■ Provided information
------------------------------------------------------------

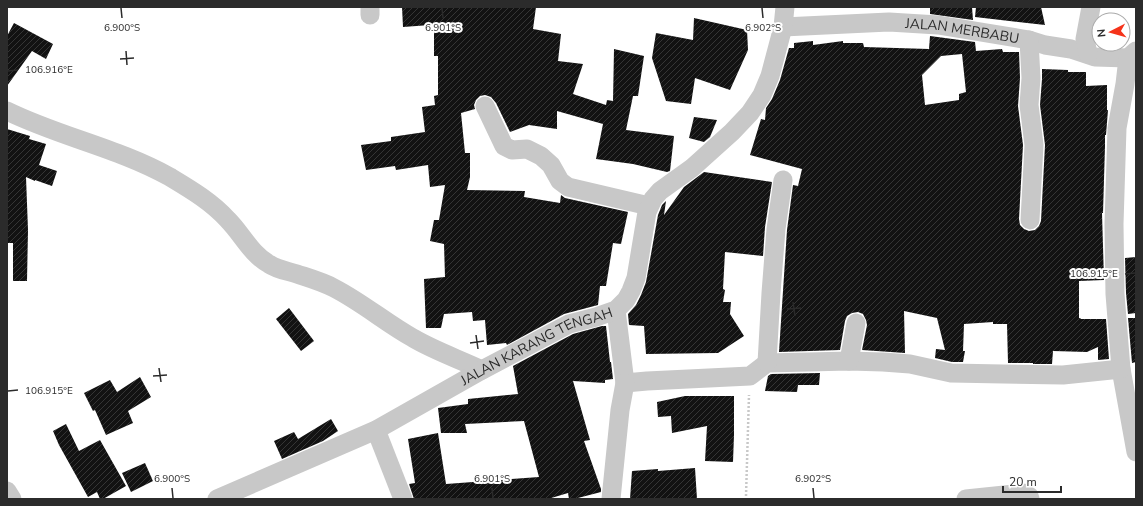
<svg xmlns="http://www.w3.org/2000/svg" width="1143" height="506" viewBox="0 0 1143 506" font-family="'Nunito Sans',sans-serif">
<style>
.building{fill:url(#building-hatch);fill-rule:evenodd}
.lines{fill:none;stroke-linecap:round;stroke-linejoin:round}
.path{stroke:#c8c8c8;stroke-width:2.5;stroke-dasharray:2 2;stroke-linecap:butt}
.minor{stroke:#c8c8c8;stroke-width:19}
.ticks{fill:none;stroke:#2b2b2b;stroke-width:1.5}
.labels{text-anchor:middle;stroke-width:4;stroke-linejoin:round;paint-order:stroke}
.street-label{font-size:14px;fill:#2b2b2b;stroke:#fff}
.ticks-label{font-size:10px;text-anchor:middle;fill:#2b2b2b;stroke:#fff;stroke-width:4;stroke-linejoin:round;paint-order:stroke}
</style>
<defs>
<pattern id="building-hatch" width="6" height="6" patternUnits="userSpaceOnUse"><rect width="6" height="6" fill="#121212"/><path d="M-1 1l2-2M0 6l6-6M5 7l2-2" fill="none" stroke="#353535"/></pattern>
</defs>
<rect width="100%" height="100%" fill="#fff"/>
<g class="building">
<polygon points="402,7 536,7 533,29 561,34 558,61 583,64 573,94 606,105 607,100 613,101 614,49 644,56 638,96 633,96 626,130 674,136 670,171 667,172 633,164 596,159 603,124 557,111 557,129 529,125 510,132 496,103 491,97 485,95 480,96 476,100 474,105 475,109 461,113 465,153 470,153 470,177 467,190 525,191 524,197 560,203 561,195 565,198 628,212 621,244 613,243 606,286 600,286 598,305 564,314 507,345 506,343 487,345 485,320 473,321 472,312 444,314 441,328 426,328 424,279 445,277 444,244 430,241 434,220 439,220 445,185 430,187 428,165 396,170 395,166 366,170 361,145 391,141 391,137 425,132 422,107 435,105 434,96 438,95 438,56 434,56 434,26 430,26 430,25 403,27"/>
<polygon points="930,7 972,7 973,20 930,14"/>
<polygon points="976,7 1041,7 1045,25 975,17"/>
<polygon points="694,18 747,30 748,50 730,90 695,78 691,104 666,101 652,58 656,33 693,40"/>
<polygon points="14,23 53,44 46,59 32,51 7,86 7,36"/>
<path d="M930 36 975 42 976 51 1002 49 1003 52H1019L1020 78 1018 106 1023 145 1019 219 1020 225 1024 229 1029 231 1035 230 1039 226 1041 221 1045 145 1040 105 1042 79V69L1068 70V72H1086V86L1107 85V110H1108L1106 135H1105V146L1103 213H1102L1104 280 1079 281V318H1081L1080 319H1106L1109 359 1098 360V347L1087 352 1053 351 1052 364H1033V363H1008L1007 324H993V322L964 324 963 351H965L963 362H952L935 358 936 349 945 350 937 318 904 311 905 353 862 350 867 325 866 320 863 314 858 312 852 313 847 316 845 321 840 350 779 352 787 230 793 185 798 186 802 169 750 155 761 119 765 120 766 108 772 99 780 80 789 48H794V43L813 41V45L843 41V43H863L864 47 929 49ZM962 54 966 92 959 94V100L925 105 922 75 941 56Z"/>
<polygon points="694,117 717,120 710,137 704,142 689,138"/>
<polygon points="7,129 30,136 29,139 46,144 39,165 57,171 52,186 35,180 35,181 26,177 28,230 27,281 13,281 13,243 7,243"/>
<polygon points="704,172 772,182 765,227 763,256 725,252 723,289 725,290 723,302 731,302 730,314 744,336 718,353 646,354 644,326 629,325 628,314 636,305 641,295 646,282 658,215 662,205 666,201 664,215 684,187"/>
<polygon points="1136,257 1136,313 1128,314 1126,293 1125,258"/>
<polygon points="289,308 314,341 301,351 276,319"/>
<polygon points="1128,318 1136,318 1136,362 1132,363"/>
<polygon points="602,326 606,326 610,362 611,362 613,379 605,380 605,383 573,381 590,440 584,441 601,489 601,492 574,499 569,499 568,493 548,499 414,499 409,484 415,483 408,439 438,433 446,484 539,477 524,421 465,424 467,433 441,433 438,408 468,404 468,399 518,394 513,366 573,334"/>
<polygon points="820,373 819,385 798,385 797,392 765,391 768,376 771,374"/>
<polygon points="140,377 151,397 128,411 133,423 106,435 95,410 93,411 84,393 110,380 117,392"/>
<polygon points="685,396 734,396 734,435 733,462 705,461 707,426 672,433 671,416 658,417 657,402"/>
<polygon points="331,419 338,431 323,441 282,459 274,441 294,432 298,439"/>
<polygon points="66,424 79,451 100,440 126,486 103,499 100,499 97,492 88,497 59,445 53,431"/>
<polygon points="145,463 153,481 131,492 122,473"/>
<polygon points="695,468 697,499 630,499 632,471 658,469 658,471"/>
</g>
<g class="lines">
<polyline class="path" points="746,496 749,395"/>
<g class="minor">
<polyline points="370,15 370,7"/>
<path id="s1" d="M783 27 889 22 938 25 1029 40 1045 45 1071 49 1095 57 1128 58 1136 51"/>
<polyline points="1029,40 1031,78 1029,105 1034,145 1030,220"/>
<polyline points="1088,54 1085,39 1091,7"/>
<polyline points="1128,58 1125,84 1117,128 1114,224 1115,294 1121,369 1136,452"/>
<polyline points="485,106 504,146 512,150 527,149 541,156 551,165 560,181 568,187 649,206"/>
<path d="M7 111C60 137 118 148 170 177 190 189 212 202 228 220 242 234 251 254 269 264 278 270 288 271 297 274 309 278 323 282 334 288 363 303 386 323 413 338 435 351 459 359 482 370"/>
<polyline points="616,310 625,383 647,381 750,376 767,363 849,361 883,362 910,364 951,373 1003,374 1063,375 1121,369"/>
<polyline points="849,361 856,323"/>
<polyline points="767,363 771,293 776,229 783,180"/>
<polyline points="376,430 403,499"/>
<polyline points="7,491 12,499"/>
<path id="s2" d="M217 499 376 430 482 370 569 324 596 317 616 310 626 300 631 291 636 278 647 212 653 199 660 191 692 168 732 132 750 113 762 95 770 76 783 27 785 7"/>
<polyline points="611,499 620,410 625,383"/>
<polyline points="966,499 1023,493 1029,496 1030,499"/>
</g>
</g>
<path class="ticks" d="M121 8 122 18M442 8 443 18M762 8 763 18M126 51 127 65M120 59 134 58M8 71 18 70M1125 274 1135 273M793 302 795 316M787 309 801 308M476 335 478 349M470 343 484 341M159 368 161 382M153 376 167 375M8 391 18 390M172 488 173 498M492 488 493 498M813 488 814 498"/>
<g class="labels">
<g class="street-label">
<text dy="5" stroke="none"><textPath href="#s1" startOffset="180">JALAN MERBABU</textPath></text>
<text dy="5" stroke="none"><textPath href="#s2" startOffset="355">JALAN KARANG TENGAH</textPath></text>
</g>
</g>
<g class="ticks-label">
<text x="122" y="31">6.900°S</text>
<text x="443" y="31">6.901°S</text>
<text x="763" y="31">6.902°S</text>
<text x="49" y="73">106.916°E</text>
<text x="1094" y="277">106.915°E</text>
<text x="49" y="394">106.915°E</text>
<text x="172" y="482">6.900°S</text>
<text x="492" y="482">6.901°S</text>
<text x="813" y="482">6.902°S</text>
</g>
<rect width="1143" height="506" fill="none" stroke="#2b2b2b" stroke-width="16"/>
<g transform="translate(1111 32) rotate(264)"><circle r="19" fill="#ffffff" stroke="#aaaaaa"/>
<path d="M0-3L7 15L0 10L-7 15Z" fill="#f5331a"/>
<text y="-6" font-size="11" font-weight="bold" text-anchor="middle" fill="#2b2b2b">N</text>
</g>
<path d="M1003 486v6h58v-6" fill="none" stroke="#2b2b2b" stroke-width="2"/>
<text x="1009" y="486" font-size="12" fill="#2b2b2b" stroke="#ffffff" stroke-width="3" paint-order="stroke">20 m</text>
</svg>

------------------------------------------------------------

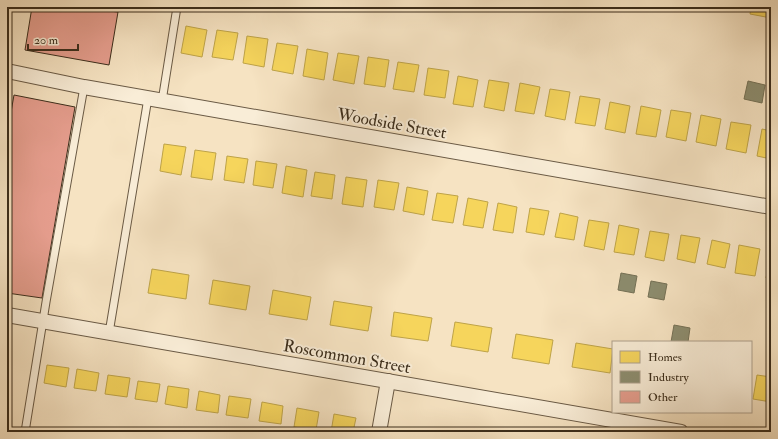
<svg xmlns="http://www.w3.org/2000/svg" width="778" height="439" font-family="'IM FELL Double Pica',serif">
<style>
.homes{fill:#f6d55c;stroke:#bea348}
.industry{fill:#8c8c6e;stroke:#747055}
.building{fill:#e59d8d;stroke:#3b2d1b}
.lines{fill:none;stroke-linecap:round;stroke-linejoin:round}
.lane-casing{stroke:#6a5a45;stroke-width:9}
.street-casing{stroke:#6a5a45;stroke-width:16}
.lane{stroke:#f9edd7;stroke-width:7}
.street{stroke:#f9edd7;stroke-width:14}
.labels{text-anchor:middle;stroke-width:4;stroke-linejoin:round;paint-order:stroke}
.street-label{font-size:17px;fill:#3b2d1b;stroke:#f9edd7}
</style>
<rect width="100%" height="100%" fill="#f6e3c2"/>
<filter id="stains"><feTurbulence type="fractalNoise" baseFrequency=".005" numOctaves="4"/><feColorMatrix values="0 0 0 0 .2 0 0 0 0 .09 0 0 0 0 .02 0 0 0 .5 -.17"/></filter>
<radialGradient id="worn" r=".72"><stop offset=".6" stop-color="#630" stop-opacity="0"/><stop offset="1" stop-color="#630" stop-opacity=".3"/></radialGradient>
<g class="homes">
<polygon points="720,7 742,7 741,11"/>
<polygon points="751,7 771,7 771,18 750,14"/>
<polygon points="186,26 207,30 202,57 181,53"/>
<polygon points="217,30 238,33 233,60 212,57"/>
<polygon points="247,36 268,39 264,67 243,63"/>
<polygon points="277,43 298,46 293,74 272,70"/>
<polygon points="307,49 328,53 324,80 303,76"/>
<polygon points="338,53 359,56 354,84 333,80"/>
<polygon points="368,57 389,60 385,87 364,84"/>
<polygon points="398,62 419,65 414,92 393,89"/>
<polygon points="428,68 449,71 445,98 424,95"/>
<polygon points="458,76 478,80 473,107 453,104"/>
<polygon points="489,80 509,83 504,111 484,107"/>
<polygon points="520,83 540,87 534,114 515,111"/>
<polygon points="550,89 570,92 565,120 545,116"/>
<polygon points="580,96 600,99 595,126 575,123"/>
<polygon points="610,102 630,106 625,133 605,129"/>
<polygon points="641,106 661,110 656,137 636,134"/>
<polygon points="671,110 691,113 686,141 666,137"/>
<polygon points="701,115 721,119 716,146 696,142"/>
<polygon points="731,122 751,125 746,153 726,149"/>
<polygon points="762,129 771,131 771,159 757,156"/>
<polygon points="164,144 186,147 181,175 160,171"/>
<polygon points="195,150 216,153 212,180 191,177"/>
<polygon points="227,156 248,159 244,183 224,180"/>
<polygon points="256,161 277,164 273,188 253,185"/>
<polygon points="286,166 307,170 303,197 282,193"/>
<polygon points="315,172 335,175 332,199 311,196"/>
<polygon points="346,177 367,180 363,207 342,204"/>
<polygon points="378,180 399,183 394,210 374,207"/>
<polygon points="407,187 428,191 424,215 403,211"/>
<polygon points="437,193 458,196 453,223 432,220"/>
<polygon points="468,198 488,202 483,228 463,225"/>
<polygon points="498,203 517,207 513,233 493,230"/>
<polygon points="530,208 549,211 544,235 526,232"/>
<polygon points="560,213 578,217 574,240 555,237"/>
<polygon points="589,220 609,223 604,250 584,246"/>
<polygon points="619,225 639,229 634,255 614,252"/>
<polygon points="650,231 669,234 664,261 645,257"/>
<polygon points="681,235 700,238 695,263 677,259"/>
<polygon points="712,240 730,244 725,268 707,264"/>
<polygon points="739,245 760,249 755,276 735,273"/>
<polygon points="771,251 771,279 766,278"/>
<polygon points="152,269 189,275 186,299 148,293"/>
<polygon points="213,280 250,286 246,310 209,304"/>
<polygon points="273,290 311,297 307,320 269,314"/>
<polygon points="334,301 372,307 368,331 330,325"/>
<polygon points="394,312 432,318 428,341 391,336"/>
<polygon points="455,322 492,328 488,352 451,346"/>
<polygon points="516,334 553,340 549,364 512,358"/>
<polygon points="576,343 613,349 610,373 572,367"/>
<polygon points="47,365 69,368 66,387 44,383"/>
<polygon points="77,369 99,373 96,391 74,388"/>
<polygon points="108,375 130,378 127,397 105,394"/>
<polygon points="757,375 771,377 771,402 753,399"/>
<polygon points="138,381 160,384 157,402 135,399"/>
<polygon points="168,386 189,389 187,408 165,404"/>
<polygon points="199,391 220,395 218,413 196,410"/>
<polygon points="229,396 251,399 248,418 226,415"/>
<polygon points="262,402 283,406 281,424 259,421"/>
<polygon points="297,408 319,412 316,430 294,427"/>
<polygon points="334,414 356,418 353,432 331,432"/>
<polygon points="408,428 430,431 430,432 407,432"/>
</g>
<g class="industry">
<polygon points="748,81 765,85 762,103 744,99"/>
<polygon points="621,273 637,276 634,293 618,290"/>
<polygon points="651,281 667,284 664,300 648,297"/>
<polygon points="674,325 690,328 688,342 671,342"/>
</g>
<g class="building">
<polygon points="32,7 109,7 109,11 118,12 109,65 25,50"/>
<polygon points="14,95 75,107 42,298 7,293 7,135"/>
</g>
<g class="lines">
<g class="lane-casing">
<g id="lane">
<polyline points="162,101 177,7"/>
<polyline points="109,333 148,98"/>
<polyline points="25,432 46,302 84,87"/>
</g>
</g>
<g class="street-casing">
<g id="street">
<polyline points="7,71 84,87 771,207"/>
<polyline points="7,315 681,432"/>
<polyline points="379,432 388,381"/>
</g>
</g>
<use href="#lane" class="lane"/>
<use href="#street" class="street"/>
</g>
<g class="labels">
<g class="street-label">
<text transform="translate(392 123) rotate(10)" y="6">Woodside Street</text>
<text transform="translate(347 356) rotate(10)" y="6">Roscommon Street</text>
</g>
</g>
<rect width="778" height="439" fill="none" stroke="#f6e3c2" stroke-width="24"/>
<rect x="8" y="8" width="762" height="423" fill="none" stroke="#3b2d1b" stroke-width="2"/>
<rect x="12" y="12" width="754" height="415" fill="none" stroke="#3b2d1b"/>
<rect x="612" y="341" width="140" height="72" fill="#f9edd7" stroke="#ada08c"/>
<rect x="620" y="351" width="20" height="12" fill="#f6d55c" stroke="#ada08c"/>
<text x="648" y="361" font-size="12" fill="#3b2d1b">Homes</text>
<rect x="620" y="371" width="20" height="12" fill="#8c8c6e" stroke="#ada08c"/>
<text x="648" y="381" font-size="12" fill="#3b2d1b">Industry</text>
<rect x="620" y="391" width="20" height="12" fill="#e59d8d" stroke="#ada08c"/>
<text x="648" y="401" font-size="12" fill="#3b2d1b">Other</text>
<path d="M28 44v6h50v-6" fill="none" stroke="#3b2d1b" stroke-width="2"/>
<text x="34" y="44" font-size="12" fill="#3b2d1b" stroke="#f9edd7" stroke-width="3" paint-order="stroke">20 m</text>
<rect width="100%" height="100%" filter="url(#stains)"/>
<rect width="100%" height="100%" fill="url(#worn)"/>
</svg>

------------------------------------------------------------

What lines in the data include the string "worn"? Copy each one.

<radialGradient id="worn" r=".72"><stop offset=".6" stop-color="#630" stop-opacity="0"/><stop offset="1" stop-color="#630" stop-opacity=".3"/></radialGradient>
<rect width="100%" height="100%" fill="url(#worn)"/>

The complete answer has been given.